Francis Brodie Imlach (1819–1891), FRCSEd (1856), PRCSEd (1879–1881)

Francis Brodie Imlach

  • Roll Number
  • 453
  • Surname
  • Imlach
  • Forenames
  • Francis Brodie
  • Date of Admission
  • 19th April 1856
  • Surgeon Database
  • Fellow
  • Other Information
  • As a friend of James Young Simpson, Francis Imlach was intimately associated with the introduction of chloroform into clinical practice and was the first to extract a tooth under chloroform anaesthesia. Along with John Smith (q.v.) and Robert Nasmyth, he founded the Edinburgh Dental Dispensary, the predecessor of the Edinburgh Dental Hospital and School. He was the first surgeon with an exclusively dental practice to be elected President of a surgical College.

    Francis Brodie Imlach, the son of an Edinburgh solicitor, educated at the High School in Edinburgh, became a licentiate of the College in 1841 and a Fellow in 1856.

    Training in dental surgery at that time was less formal in the years before the first Dental Act in 1878 . Imlach learned his dentistry in Edinburgh and Paris and he went on to establish a large dental practice.

    He was an influential medical politician credited, along with his friends John Smith and Robert Nasmyth with the founding in 1860 of the Edinburgh Dental Dispensary in Drummond Street, close to the College. This was to evolve into the Edinburgh Dental Hospital and School.

    His lifelong friendship with James Young Simpson meant that he was involved in the introduction of chloroform into clinical practice from the very beginning. Within days of Simpson’s initial experiment on 4 November 1847, Imlach had extracted a tooth under chloroform anaesthesia and is given the credit for being the first practitioner to do so.
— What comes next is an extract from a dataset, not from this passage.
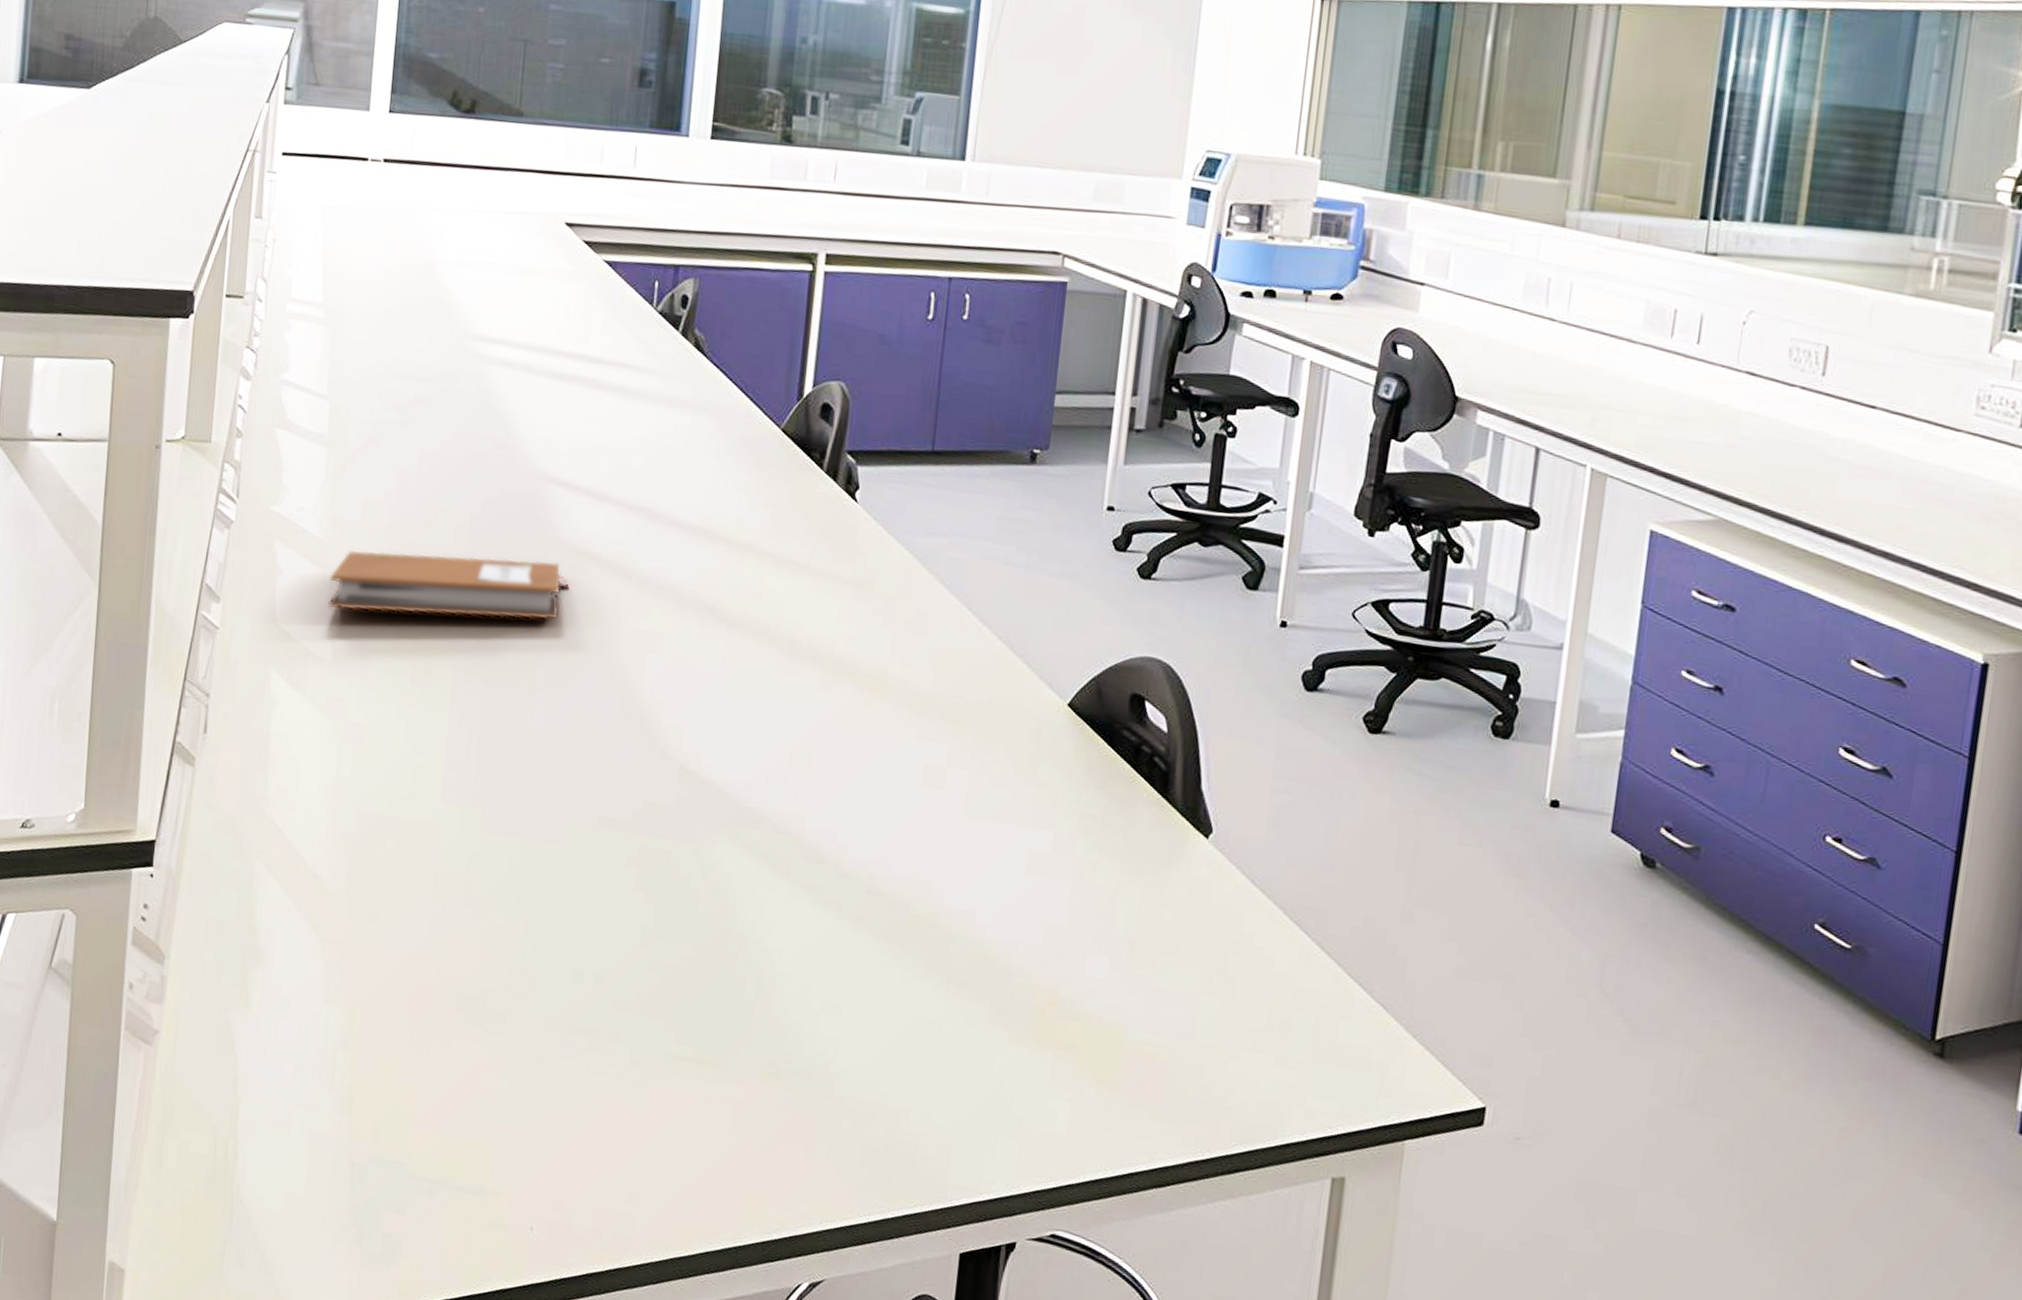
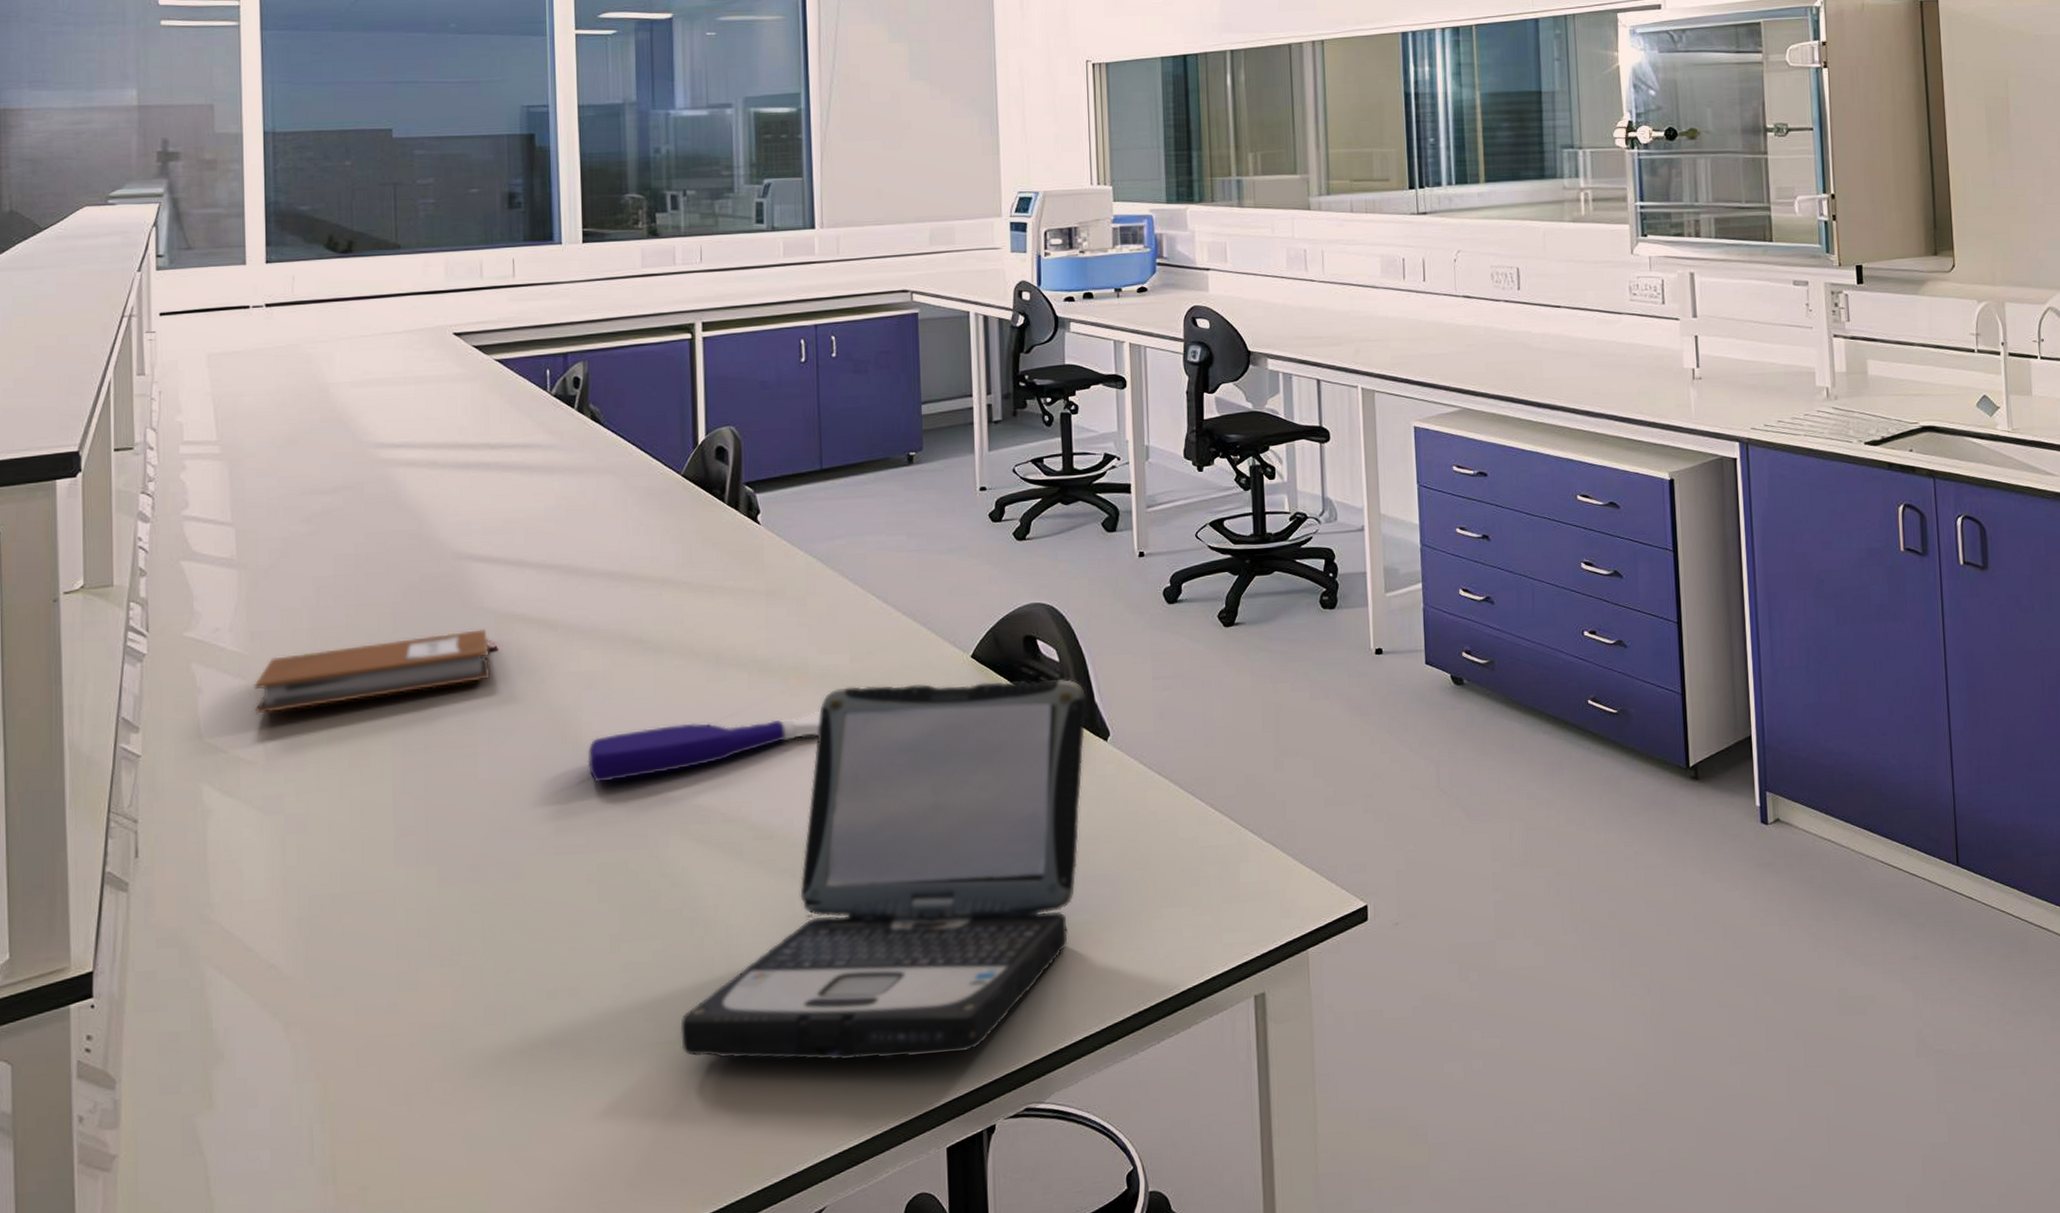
spray bottle: none [643,708,893,765] -> present [587,710,821,783]
laptop: none [699,708,1192,1154] -> present [680,679,1086,1061]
    He was elected President of the College in 1879.

    After retiral from active practice he supported and promoted what were then charitable institutions associated with medicine. He supported, in this way, Donaldson’s Hospital for the Deaf, the Orphan Hospital and the Morningside Asylum. Outwith medicine he was President of the Royal Scottish Society of Arts and a member of the Royal Company of Archers.